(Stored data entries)
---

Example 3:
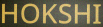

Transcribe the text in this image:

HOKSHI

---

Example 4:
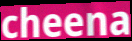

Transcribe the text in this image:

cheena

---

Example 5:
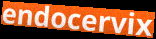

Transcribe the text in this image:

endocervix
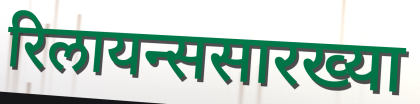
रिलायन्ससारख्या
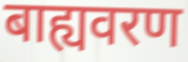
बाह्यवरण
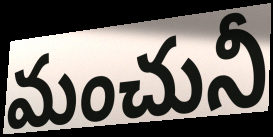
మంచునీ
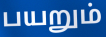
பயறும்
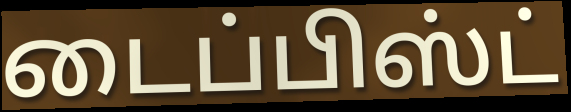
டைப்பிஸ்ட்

...

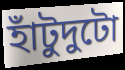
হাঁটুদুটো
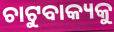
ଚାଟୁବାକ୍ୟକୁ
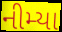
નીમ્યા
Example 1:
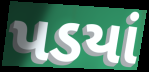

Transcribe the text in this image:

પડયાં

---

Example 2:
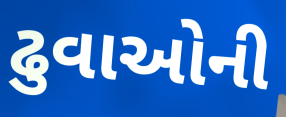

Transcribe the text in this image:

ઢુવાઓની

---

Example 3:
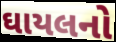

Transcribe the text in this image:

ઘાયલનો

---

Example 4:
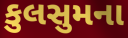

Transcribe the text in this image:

*Task instructions*
Filter the entries above and copy only the lines that hold "Example".

*Answer to this problem*
Example 3:
Example 4:
Example 5:
Example 1:
Example 2:
Example 3:
Example 4:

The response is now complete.